(Description of the task):
Of the entries below, restate word for word only the section that runs from the line with "to __keep the" to the line with "- [Hex light blocks](Hex-Light-Block)", counting both ends.

[Stored data entries]

#####

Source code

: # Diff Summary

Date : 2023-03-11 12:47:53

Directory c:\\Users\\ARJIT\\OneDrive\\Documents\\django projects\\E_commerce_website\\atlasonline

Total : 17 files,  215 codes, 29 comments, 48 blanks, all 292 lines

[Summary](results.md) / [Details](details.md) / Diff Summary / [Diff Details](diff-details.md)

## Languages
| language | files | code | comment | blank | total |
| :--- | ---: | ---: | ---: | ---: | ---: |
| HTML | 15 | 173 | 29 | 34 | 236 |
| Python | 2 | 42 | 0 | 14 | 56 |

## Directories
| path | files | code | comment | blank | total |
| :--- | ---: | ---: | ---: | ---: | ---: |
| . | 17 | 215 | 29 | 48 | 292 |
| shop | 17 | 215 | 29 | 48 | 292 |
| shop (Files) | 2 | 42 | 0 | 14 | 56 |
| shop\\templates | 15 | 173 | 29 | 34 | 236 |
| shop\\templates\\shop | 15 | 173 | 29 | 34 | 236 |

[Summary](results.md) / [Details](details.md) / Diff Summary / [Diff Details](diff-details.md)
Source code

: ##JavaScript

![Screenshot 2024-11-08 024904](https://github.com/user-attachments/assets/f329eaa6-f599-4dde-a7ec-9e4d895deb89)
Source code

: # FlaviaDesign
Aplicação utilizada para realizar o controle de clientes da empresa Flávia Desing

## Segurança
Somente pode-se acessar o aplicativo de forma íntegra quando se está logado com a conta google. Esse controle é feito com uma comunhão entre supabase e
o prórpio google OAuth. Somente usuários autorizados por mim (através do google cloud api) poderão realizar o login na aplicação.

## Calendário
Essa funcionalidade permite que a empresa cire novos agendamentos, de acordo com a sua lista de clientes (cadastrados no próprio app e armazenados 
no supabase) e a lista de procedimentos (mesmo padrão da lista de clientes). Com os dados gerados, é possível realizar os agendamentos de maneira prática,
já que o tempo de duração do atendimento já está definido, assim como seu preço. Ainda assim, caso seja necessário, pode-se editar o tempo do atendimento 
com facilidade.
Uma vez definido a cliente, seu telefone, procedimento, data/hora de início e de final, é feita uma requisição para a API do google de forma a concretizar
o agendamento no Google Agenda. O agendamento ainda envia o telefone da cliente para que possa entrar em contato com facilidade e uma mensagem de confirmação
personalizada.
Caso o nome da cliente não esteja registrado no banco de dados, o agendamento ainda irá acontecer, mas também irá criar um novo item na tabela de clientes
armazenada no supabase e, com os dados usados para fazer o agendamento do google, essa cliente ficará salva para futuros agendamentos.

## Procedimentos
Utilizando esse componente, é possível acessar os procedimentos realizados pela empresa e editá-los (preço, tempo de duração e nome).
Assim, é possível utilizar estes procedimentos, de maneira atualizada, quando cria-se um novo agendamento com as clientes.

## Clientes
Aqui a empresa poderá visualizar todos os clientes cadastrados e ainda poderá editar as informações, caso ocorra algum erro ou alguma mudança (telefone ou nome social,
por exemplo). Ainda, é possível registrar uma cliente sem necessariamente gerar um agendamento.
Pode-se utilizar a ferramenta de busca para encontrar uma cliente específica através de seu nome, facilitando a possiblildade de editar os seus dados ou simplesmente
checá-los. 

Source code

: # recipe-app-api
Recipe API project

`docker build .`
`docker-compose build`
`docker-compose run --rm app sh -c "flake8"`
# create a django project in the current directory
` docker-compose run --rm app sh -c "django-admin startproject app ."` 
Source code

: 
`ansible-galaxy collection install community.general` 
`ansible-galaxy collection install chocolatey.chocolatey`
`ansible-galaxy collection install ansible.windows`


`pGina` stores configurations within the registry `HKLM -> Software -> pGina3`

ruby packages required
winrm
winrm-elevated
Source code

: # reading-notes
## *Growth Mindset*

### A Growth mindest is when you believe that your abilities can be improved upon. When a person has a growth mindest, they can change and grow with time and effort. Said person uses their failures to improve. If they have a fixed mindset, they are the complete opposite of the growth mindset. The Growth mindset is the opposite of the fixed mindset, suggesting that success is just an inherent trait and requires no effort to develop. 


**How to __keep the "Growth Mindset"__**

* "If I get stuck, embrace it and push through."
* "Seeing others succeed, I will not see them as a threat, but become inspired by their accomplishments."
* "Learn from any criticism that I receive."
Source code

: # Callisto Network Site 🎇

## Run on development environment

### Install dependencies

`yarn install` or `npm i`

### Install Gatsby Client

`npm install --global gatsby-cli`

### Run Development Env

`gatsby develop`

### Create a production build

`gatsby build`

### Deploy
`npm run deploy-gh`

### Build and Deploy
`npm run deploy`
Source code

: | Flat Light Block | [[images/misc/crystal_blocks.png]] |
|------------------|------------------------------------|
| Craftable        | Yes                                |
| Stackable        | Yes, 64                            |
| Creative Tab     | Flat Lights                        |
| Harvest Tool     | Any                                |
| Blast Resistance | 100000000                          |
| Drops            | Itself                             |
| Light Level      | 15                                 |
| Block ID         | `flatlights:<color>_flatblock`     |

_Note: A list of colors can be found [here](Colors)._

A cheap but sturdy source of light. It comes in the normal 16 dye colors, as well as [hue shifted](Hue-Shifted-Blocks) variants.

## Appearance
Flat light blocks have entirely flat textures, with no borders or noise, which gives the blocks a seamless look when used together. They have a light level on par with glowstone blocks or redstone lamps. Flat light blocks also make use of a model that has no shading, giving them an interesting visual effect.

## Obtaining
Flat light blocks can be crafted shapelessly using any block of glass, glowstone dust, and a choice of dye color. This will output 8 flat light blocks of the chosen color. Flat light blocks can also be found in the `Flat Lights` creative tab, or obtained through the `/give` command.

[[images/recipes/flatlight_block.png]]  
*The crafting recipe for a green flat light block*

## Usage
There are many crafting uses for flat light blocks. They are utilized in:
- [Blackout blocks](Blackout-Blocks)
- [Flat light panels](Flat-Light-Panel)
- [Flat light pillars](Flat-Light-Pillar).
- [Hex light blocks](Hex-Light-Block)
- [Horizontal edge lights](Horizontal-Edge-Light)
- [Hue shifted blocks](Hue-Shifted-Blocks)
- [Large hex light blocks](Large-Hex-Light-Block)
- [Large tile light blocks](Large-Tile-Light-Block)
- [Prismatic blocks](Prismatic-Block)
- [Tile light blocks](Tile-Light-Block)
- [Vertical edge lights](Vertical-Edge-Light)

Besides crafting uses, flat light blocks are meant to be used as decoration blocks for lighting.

#####

(Output of the exercise):
**How to __keep the "Growth Mindset"__**

* "If I get stuck, embrace it and push through."
* "Seeing others succeed, I will not see them as a threat, but become inspired by their accomplishments."
* "Learn from any criticism that I receive."
Source code

: # Callisto Network Site 🎇

## Run on development environment

### Install dependencies

`yarn install` or `npm i`

### Install Gatsby Client

`npm install --global gatsby-cli`

### Run Development Env

`gatsby develop`

### Create a production build

`gatsby build`

### Deploy
`npm run deploy-gh`

### Build and Deploy
`npm run deploy`
Source code

: | Flat Light Block | [[images/misc/crystal_blocks.png]] |
|------------------|------------------------------------|
| Craftable        | Yes                                |
| Stackable        | Yes, 64                            |
| Creative Tab     | Flat Lights                        |
| Harvest Tool     | Any                                |
| Blast Resistance | 100000000                          |
| Drops            | Itself                             |
| Light Level      | 15                                 |
| Block ID         | `flatlights:<color>_flatblock`     |

_Note: A list of colors can be found [here](Colors)._

A cheap but sturdy source of light. It comes in the normal 16 dye colors, as well as [hue shifted](Hue-Shifted-Blocks) variants.

## Appearance
Flat light blocks have entirely flat textures, with no borders or noise, which gives the blocks a seamless look when used together. They have a light level on par with glowstone blocks or redstone lamps. Flat light blocks also make use of a model that has no shading, giving them an interesting visual effect.

## Obtaining
Flat light blocks can be crafted shapelessly using any block of glass, glowstone dust, and a choice of dye color. This will output 8 flat light blocks of the chosen color. Flat light blocks can also be found in the `Flat Lights` creative tab, or obtained through the `/give` command.

[[images/recipes/flatlight_block.png]]  
*The crafting recipe for a green flat light block*

## Usage
There are many crafting uses for flat light blocks. They are utilized in:
- [Blackout blocks](Blackout-Blocks)
- [Flat light panels](Flat-Light-Panel)
- [Flat light pillars](Flat-Light-Pillar).
- [Hex light blocks](Hex-Light-Block)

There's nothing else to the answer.